START SOURCE DATA
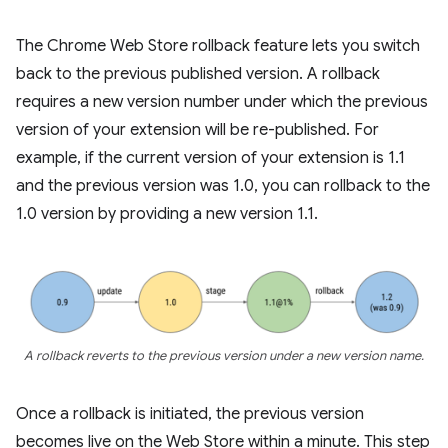
The Chrome Web Store rollback feature lets you switch
back to the previous published version. A rollback
requires a new version number under which the previous
version of your extension will be re-published. For
example, if the current version of your extension is 1.1
and the previous version was 1.0, you can rollback to the
1.0 version by providing a new version 1.1.
A rollback reverts to the previous version under a new version name.
Once a rollback is initiated, the previous version
becomes live on the Web Store within a minute. This step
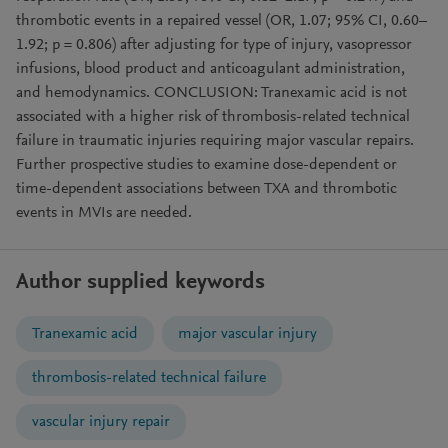
thrombotic events in a repaired vessel (OR, 1.07; 95% CI, 0.60–
1.92; p = 0.806) after adjusting for type of injury, vasopressor
infusions, blood product and anticoagulant administration,
and hemodynamics. CONCLUSION: Tranexamic acid is not
associated with a higher risk of thrombosis-related technical
failure in traumatic injuries requiring major vascular repairs.
Further prospective studies to examine dose-dependent or
time-dependent associations between TXA and thrombotic
events in MVIs are needed.
Author supplied keywords
Tranexamic acid
major vascular injury
thrombosis-related technical failure
vascular injury repair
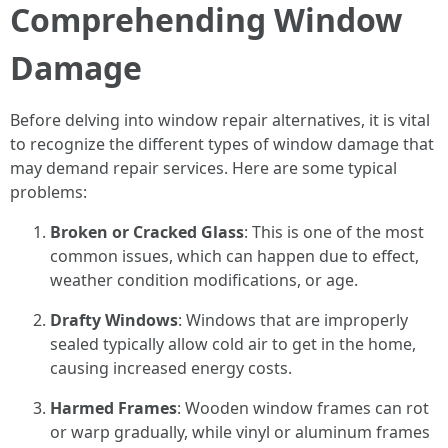
Comprehending Window
Damage
Before delving into window repair alternatives, it is vital
to recognize the different types of window damage that
may demand repair services. Here are some typical
problems:
Broken or Cracked Glass
: This is one of the most
common issues, which can happen due to effect,
weather condition modifications, or age.
Drafty Windows
: Windows that are improperly
sealed typically allow cold air to get in the home,
causing increased energy costs.
Harmed Frames
: Wooden window frames can rot
or warp gradually, while vinyl or aluminum frames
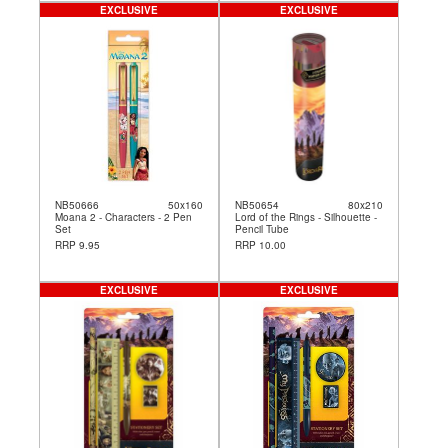
EXCLUSIVE
EXCLUSIVE
NB50666
50x160
NB50654
80x210
Moana 2 - Characters - 2 Pen
Lord of the Rings - Silhouette -
Set
Pencil Tube
RRP 9.95
RRP 10.00
EXCLUSIVE
EXCLUSIVE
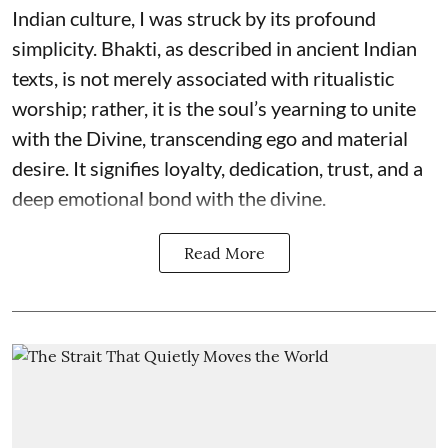
Indian culture, I was struck by its profound
simplicity. Bhakti, as described in ancient Indian
texts, is not merely associated with ritualistic
worship; rather, it is the soul’s yearning to unite
with the Divine, transcending ego and material
desire. It signifies loyalty, dedication, trust, and a
deep emotional bond with the divine.
Read More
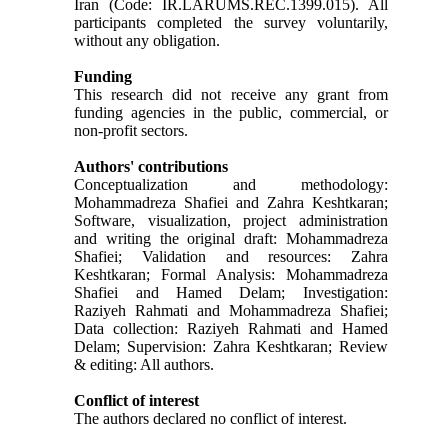
Iran (Code: IR.LARUMS.REC.1399.015). All
participants completed the survey voluntarily,
without any obligation.
Funding
This research did not receive any grant from
funding agencies in the public, commercial, or
non-profit sectors.
Authors' contributions
Conceptualization and methodology:
Mohammadreza Shafiei and Zahra Keshtkaran;
Software, visualization, project administration
and writing the original draft: Mohammadreza
Shafiei; Validation and resources: Zahra
Keshtkaran; Formal Analysis: Mohammadreza
Shafiei and Hamed Delam; Investigation:
Raziyeh Rahmati and Mohammadreza Shafiei;
Data collection: Raziyeh Rahmati and Hamed
Delam; Supervision: Zahra Keshtkaran; Review
& editing: All authors.
Conflict of interest
The authors declared no conflict of interest.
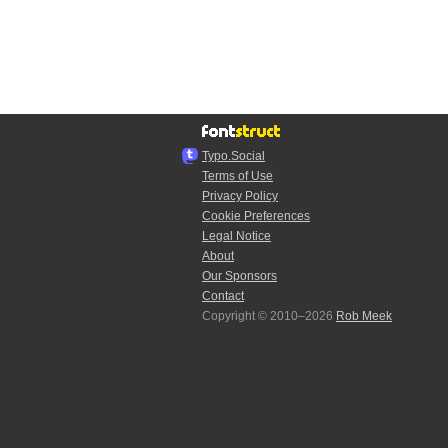
Typo.Social
Terms of Use
Privacy Policy
Cookie Preferences
Legal Notice
About
Our Sponsors
Contact
Copyright © 2010–2026
Rob Meek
END SOURCE DATA
▶ **REQUIRED WORK**
Copy out the text of all the entries above, swapping each "EXCLUSIVE" for "NEW" and keeping everything else the same. Don't include the pictures.

▶ **EXERCISE RESULT**
The Chrome Web Store rollback feature lets you switch
back to the previous published version. A rollback
requires a new version number under which the previous
version of your extension will be re-published. For
example, if the current version of your extension is 1.1
and the previous version was 1.0, you can rollback to the
1.0 version by providing a new version 1.1.
A rollback reverts to the previous version under a new version name.
Once a rollback is initiated, the previous version
becomes live on the Web Store within a minute. This step
thrombotic events in a repaired vessel (OR, 1.07; 95% CI, 0.60–
1.92; p = 0.806) after adjusting for type of injury, vasopressor
infusions, blood product and anticoagulant administration,
and hemodynamics. CONCLUSION: Tranexamic acid is not
associated with a higher risk of thrombosis-related technical
failure in traumatic injuries requiring major vascular repairs.
Further prospective studies to examine dose-dependent or
time-dependent associations between TXA and thrombotic
events in MVIs are needed.
Author supplied keywords
Tranexamic acid
major vascular injury
thrombosis-related technical failure
vascular injury repair
Comprehending Window
Damage
Before delving into window repair alternatives, it is vital
to recognize the different types of window damage that
may demand repair services. Here are some typical
problems:
Broken or Cracked Glass
: This is one of the most
common issues, which can happen due to effect,
weather condition modifications, or age.
Drafty Windows
: Windows that are improperly
sealed typically allow cold air to get in the home,
causing increased energy costs.
Harmed Frames
: Wooden window frames can rot
or warp gradually, while vinyl or aluminum frames
NEW
NEW
NB50666
50x160
NB50654
80x210
Moana 2 - Characters - 2 Pen
Lord of the Rings - Silhouette -
Set
Pencil Tube
RRP 9.95
RRP 10.00
NEW
NEW
Indian culture, I was struck by its profound
simplicity. Bhakti, as described in ancient Indian
texts, is not merely associated with ritualistic
worship; rather, it is the soul’s yearning to unite
with the Divine, transcending ego and material
desire. It signifies loyalty, dedication, trust, and a
deep emotional bond with the divine.
Read More
Iran (Code: IR.LARUMS.REC.1399.015). All
participants completed the survey voluntarily,
without any obligation.
Funding
This research did not receive any grant from
funding agencies in the public, commercial, or
non-profit sectors.
Authors' contributions
Conceptualization and methodology:
Mohammadreza Shafiei and Zahra Keshtkaran;
Software, visualization, project administration
and writing the original draft: Mohammadreza
Shafiei; Validation and resources: Zahra
Keshtkaran; Formal Analysis: Mohammadreza
Shafiei and Hamed Delam; Investigation:
Raziyeh Rahmati and Mohammadreza Shafiei;
Data collection: Raziyeh Rahmati and Hamed
Delam; Supervision: Zahra Keshtkaran; Review
& editing: All authors.
Conflict of interest
The authors declared no conflict of interest.
Typo.Social
Terms of Use
Privacy Policy
Cookie Preferences
Legal Notice
About
Our Sponsors
Contact
Copyright © 2010–2026
Rob Meek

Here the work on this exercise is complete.